I hug her to me, inhaling her sleepy scent deeply as she nuzzles my neck. I sit down on the hideous but most comfortable rocking chair ever and watch her excitement when she sees her bottle. One of the staff warms the milk and leaves it right here for me to feed my baby each morning. She reaches tiny little arms out for it and greedily takes the nipple into her mouth, immediately soothed as she draws deeply of the warm milk.

This is our moment. Only ours. Willow’s body is working hard to produce the milk, and after watching her give birth, I have no doubt the woman is superhuman. I don’t need as much sleep as she does and don’t mind getting up to do the nighttime feedings but this, the sun rising outside the windows as Amélie’s tiny fingers curl around two of mine, her eyes, so like mine, locked on me, there’s nothing like it.

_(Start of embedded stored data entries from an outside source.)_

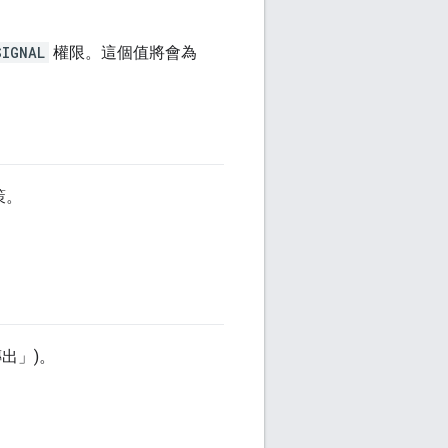
SIGNAL
權限。這個值將會為
政策。
傳出」
)。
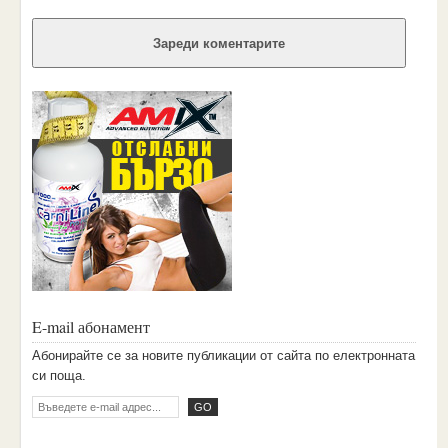
Зареди коментарите
E-mail абонамент
Aбoниpaйтe ce зa нoвитe пyбликaции oт caйтa пo eлeктpoннaтa
cи пoщa.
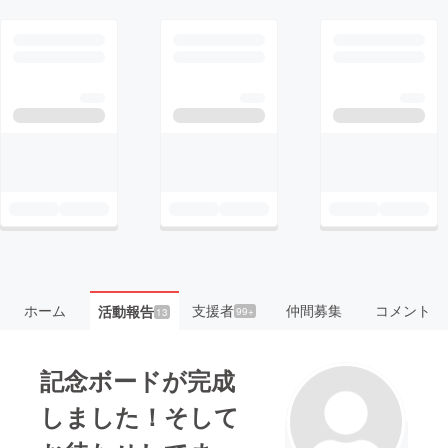
ホーム
支援者
仲間募集
コメント
活動報告
99+
13
記念ボードが完成
しました！そして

She drinks the bottle more quickly than humanly possible. She’s always ravenous in the mornings and in the beginning, when I didn’t think to have the bottle of milk warmed and ready, she’d wake the house to let everyone know it. Willow found my cluelessness amusing as hell, and I’m still not sure my wife and our tiny little witch aren’t in cahoots.

But I learn fast.

Once she’s finished with her bottle, I burp and change her. I bundle her up, as is our routine, and we quietly slip out of her bedroom, down the stairs, through the house and out into the garden. The morning is warm, and it will be a clear day. Amélie watches all the birds with curiosity as I step onto the path. We usually walk for a little while until she starts dozing, then I head back and lay her in her crib to sleep the morning away.

As usual, I walk her toward the chapel as the rising sun brightens our path. During the renovations, we also cleared some of the forest to allow more sunlight to penetrate the darkness. It’s been incredible to watch the transformation both inside and outside the house.

Amélie blinks up at me when I come to a stop at the place Shemhazai once stood, darkening it like he did our lives. He is long gone, his evil with him. Now, when I come to stand before the statues that have taken his place, I only feel possibility. A future. Light.

“I think you will grow up to be as beautiful as your mother,” I tell Amélie as she gazes up at the statue of Willow as if she recognizes her mother’s face. I’m not sure that’s possible for someone so young, but my daughter is no normal infant.

Her gaze shifts from the statue of Willow to the one of me and she reaches out to touch my cheek and again, I think she understands what she’s looking at.

“May you inherit all the gifts of your ancestors and none of the darkness,” I tell her, taking in the wings so protectively shielding Willow. I say this to my daughter every morning, making it so.

Amélie was born with both the crescent moon on her chest and the marks of the angel’s wings on her back. I wonder if the next generation will have either or both but when she begins to wriggle in my arms and reach out over my shoulder, I don’t have time to ponder the thought because I see who she’s reaching for.